# VIDEO!!!!!!!!



## Sandra1961 (Oct 14, 2005)

I have just finished making a short video of some chi's on here...
Its about 2minutes long and very cute!
I hope you all enjoy it, as much as i enjoyed making it...

This is for every chi lover on here xxx

The chihuahuas in this video are as follows:

Angel
Bella
Charlie
Chiwi + Jumba
Dodger + Vixie
Fizzy
Gadget
Halle
Hershey
'Jolies Mum' Dogs
Kirby
Lily
Max
Pismo
Neeko
Nemo
Pandora
Pedro
Poco
Rocky
Romeo
Stitch
Taco
Trinity + Smiffy
Vienna + Cosmo + Paris
Yoshi
Zero

All chihuahuas are in alphabetical order, and may take awhile to load, but its worth it  

Putfile: http://media.putfile.com/ChihuahuaPeople
Zippy: http://www.zippyvideos.com/1858988722095606/chihuahuapeople/


----------



## Pismo (Aug 2, 2005)

It's wonderful!!! Nice work


----------



## Alisha (Mar 11, 2005)

Love it Great job


----------



## Sandra1961 (Oct 14, 2005)

Thank you 

Can you hear the music too? I hope you can.....


----------



## xxjulyxx (Oct 24, 2005)

that is such a good video!
and the song!! mraih cary - we belong together !! lol
XxXx


----------



## Sandra1961 (Oct 14, 2005)

xxjulyxx said:


> that is such a good video!
> and the song!! mraih cary - we belong together !! lol
> XxXx


Im glad you like it!

It took me quite awhile to make too xxx


----------



## <3 Sarah <3 (Nov 1, 2005)

Wow!!!!! You are so talented... that was extremly good


----------



## *Tiffany* (Sep 27, 2005)

GOOD JOB i loved it our chis look so cute! very creative !   :wave:


----------



## JillyBean15 (Sep 27, 2005)

Oh that was wonderful! I was just coming on to post a pic of Pedro for you, but you found one of my favorites all ready! Great work!! :wave:


----------



## Sandra1961 (Oct 14, 2005)

I loved that picture of Pedro...so thats why i chose it 

Im glad everyone likes it xxx


----------



## Rubyfox (Jul 11, 2005)

Well done Sandra, thats really good. Most of our favorite chi's all together.
Thank you


----------



## Sandra1961 (Oct 14, 2005)

Your welcome...i really really enjoyed making it


----------



## Kari (May 13, 2004)

That was very well done!! :wink: You've got quite a talent.  
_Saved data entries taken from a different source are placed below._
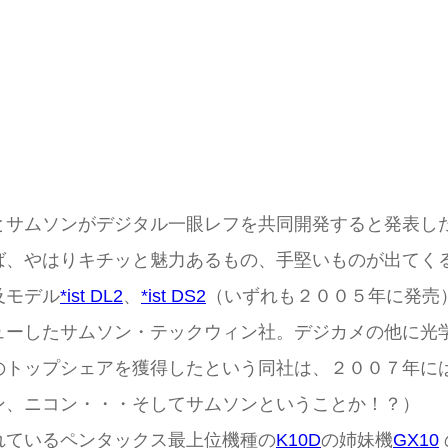
サムソンがデジタル一眼レフを共同開発すると発表し
ば、やはりキチッと魅力あるもの、手堅いものが出てく
及モデル
*ist DL2
、
*ist DS2
（いずれも２００５年に発売
ューしたサムソン・テックウィン社。デジカメの他に光
のトップシェアを獲得したという同社は、２００７年に
ン、ニコン・・・そしてサムソンということか！？）
ているペンタックス最上位機種の
K10D
の姉妹機
GX10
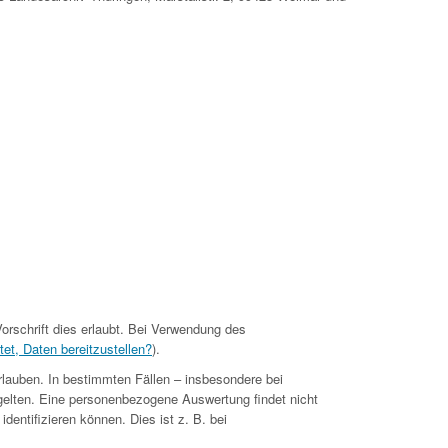
orschrift dies erlaubt. Bei Verwendung des
tet, Daten bereitzustellen?
).
rlauben. In bestimmten Fällen – insbesondere bei
gelten. Eine personenbezogene Auswertung findet nicht
dentifizieren können. Dies ist z. B. bei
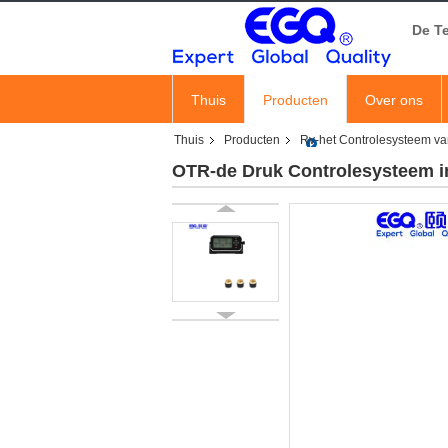
De T
Thuis
Producten
Over ons
Thuis
Producten
Rv-het Controlesysteem v
OTR-de Druk Controlesysteem i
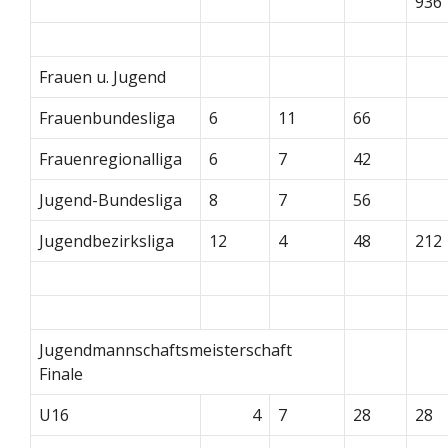
936
Frauen u. Jugend
Frauenbundesliga
6
11
66
Frauenregionalliga
6
7
42
Jugend-Bundesliga
8
7
56
Jugendbezirksliga
12
4
48
212
Jugendmannschaftsmeisterschaft
Finale
U16
4
7
28
28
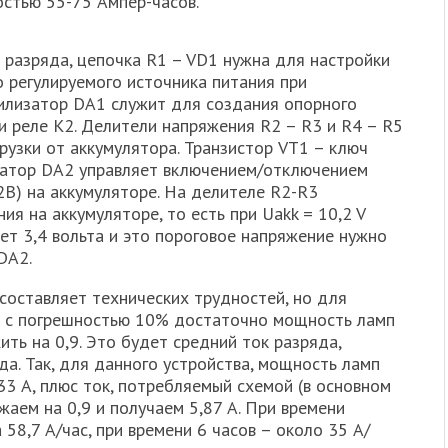
остью 55-75 Ампер-часов.
 разряда, цепочка R1 – VD1 нужна для настройки
 регулируемого источника питания при
илизатор DA1 служит для создания опорного
и реле K2. Делители напряжения R2 – R3 и R4 – R5
рузки от аккумулятора. Транзистор VT1 – ключ
ратор DA2 управляет включением/отключением
2В) на аккумуляторе. На делителе R2-R3
я на аккумуляторе, то есть при Uakk = 10,2 V
ет 3,4 вольта и это пороговое напряжение нужно
DA2.
составляет технических трудностей, но для
и с погрешностью 10% достаточно мощность ламп
ить на 0,9. Это будет средний ток разряда,
а. Так, для данного устройства, мощность ламп
,33 А, плюс ток, потребляемый схемой (в основном
жаем на 0,9 и получаем 5,87 А. При времени
58,7 А/час, при времени 6 часов – около 35 А/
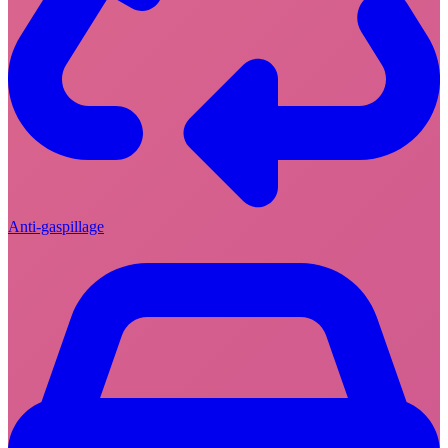
Anti-gaspillage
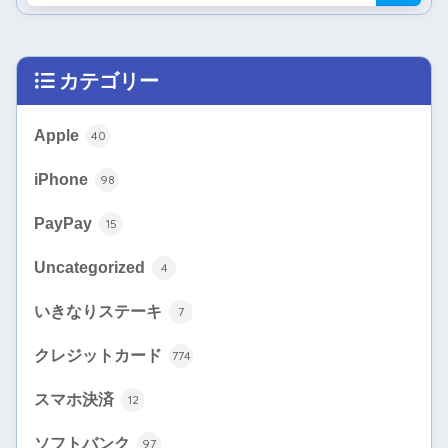
カテゴリー
Apple
40
iPhone
98
PayPay
15
Uncategorized
4
いきなりステーキ
7
クレジットカード
774
スマホ決済
12
ソフトバンク
97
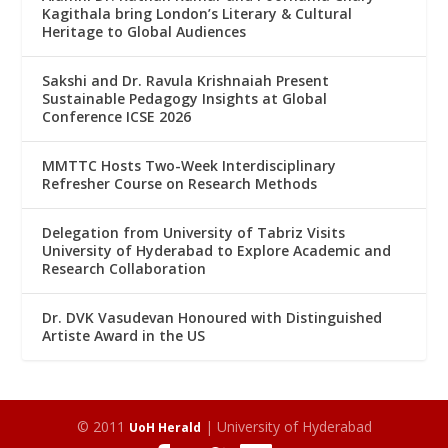
Kagithala bring London’s Literary & Cultural
Heritage to Global Audiences
Sakshi and Dr. Ravula Krishnaiah Present
Sustainable Pedagogy Insights at Global
Conference ICSE 2026
MMTTC Hosts Two-Week Interdisciplinary
Refresher Course on Research Methods
Delegation from University of Tabriz Visits
University of Hyderabad to Explore Academic and
Research Collaboration
Dr. DVK Vasudevan Honoured with Distinguished
Artiste Award in the US
© 2011
| University of Hyderabad
UoH Herald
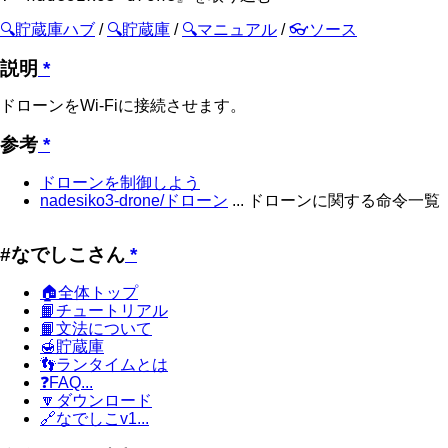
🔍貯蔵庫ハブ
/
🔍貯蔵庫
/
🔍マニュアル
/
👓ソース
説明
*
ドローンをWi-Fiに接続させます。
参考
*
ドローンを制御しよう
nadesiko3-drone/ドローン
... ドローンに関する命令一覧
#なでしこさん
*
🏠全体トップ
📙チュートリアル
📙文法について
🍯貯蔵庫
👣ランタイムとは
❓FAQ...
🔽ダウンロード
🔗なでしこv1...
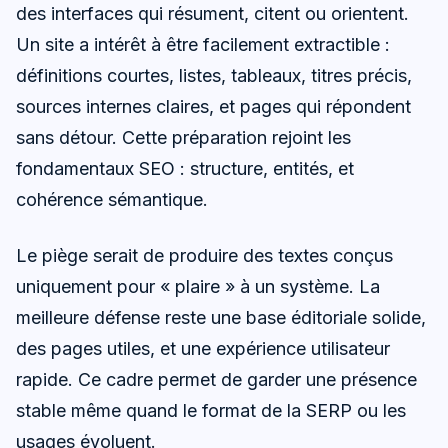
des interfaces qui résument, citent ou orientent.
Un site a intérêt à être facilement extractible :
définitions courtes, listes, tableaux, titres précis,
sources internes claires, et pages qui répondent
sans détour. Cette préparation rejoint les
fondamentaux SEO : structure, entités, et
cohérence sémantique.
Le piège serait de produire des textes conçus
uniquement pour « plaire » à un système. La
meilleure défense reste une base éditoriale solide,
des pages utiles, et une expérience utilisateur
rapide. Ce cadre permet de garder une présence
stable même quand le format de la SERP ou les
usages évoluent.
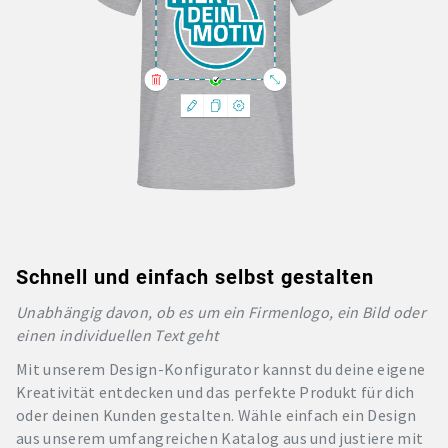
Schnell und einfach selbst gestalten
Unabhängig davon, ob es um ein Firmenlogo, ein Bild oder
einen individuellen Text geht
Mit unserem Design-Konfigurator kannst du deine eigene
Kreativität entdecken und das perfekte Produkt für dich
oder deinen Kunden gestalten. Wähle einfach ein Design
aus unserem umfangreichen Katalog aus und justiere mit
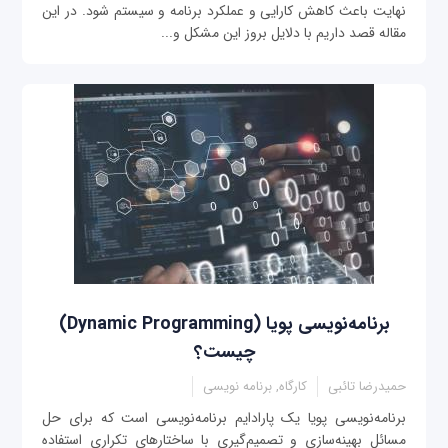
نهایت باعث کاهش کارایی و عملکرد برنامه و سیستم شود. در این
مقاله قصد داریم با دلایل بروز این مشکل و...
برنامه‌نویسی پویا (Dynamic Programming)
چیست؟
حمیدرضا تائبی
کارگاه, برنامه نویسی
برنامه‌نویسی پویا یک پارادایم برنامه‌نویسی است که برای حل
مسائل بهینه‌سازی و تصمیم‌گیری با ساختارهای تکراری استفاده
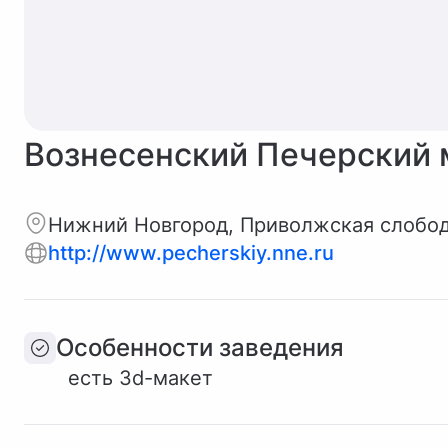
Вознесенский Печерский
Нижний Новгород, Приволжская слобод
http://www.pecherskiy.nne.ru
Особенности заведения
есть 3d-макет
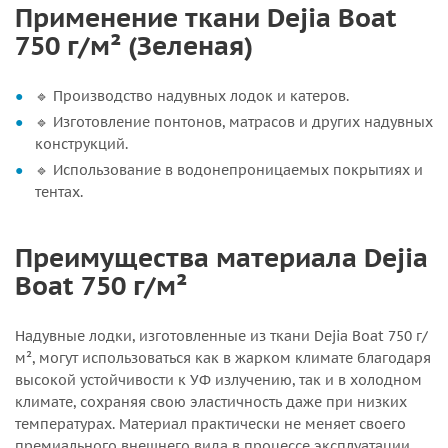
Применение ткани Dejia Boat
750 г/м² (Зеленая)
🔹 Производство надувных лодок и катеров.
🔹 Изготовление понтонов, матрасов и других надувных
конструкций.
🔹 Использование в водонепроницаемых покрытиях и
тентах.
Преимущества материала Dejia
Boat 750 г/м²
Надувные лодки, изготовленные из ткани Dejia Boat 750 г/
м², могут использоваться как в жарком климате благодаря
высокой устойчивости к УФ излучению, так и в холодном
климате, сохраняя свою эластичность даже при низких
температурах. Материал практически не меняет своего
премиального внешнего вида в процессе эксплуатации.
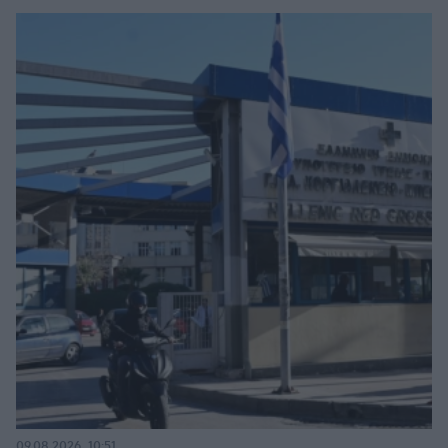
09.08.2026, 10:51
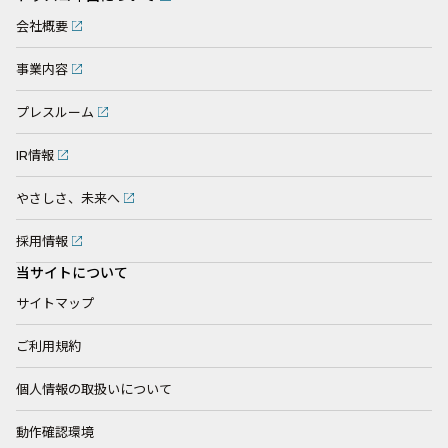
会社概要
事業内容
プレスルーム
IR情報
やさしさ、未来へ
採用情報
当サイトについて
サイトマップ
ご利用規約
個人情報の取扱いについて
動作確認環境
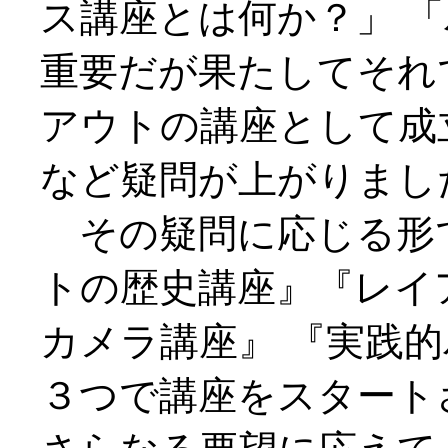
ス講座とは何か？」 
重要だが果たしてそれ
アウトの講座として成
など疑問が上がりまし
その疑問に応じる形
トの歴史講座』『レイ
カメラ講座』 『実践
３つで講座をスタート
So many wonderful chi's were left out though.


----------



## Sandra1961 (Oct 14, 2005)

Well i did post a thread asking people to leave there fave photo cos i was going to make it...

and i know i missed some out.....  

But at least its got 2minutes of pure chihuahuaness !


----------



## Kari (May 13, 2004)

I am such a dork, I didn't know.  

It was very nice. I got to see a whole bunch of sweet chihuahuas.


----------



## Sandra1961 (Oct 14, 2005)

Thank you 

and it really was a shame i couldnt add more chis


----------



## Kristi (Oct 19, 2005)

That was so cooool!!!


----------



## Sandra1961 (Oct 14, 2005)

Lover of 2 Chis said:


> That was so cooool!!!


Hehe thanks, im glad you enjoyed it xxx


----------



## lecohen (Feb 13, 2005)

Hey Sandra, good work! I enjoyed that. Soon you will have to make another one to add yours :lol: :lol: :lol: :lol: 


Take care xxxxxxxxxxxxxxx


----------



## Sandra1961 (Oct 14, 2005)

Yep...ill be making a clip when i get pictures of Milo


----------



## Rachael Polachek (Feb 19, 2005)

Wow, what a great job you did! I'm sure you had fun doing it but it was really thoughtful of you to share it with us. Thanks so much. :wave:


----------



## Sandra1961 (Oct 14, 2005)

Awww your welcome 

I really did enjoy making it


----------



## kipbug (Oct 9, 2005)

:cheers: :cheers: :cheers: :cheers: :cheers: :cheers: :cheers: :cheers: 
Great Job... it was great to see our favorite Chis in a video


----------



## Minty_Min82 (Sep 17, 2005)

Nice!!!


----------



## Katie (Apr 9, 2005)

that video was great! i thought the song went perfect with it. you did a very nice job


----------



## Sandra1961 (Oct 14, 2005)

Thanks everyone :lol: 

I looked through all the songs on my computer and thought that the title went perfect with our chis....'We Belong Together'

Im glad everyone likes it...


----------



## JJ Ivy's mum! (Aug 23, 2005)

That was cute. Next time you make a vid Ivy wants to be in it too!


----------



## Sandra1961 (Oct 14, 2005)

awwww sorry


----------



## JJ Ivy's mum! (Aug 23, 2005)

You are very talented!! I want to learn to make them.


----------



## Sandra1961 (Oct 14, 2005)

Thanks  
Well i didnt really learn myself, i just let my fingers and clicking do the work! I used Windows Movie Maker...downloaded it for free


----------



## chihuahua-lady (Apr 13, 2005)

just uploading it to watch i missed the thred i have been at my new place and im just waiting to get the net connected opps if you make another let me know and il put pics up of all mine


----------



## fizzy n kirbys mum (Jan 17, 2005)

cool 8)


----------



## Sandra1961 (Oct 14, 2005)

Vicki, well i did try and look for pics of your other pups, but werent sure what they were all called, but i know about Pandora so i searched for a pic of her and got one...sorry i didnt add your other chis


----------



## chihuahua-lady (Apr 13, 2005)

hiya sandra thats ok hun dont worry its a great vid though i have missed so much the last couple of days cant wait til the internet is connected


----------



## Sandra1961 (Oct 14, 2005)

Thanks


----------



## Sandra1961 (Oct 14, 2005)

I hope everyones seen this :wave:


----------



## xfayex (Apr 4, 2005)

deano wants to join in lol

it was good though! xxx


----------



## Sandra1961 (Oct 14, 2005)

awww sorry 

I missed out alot of chis xxx


----------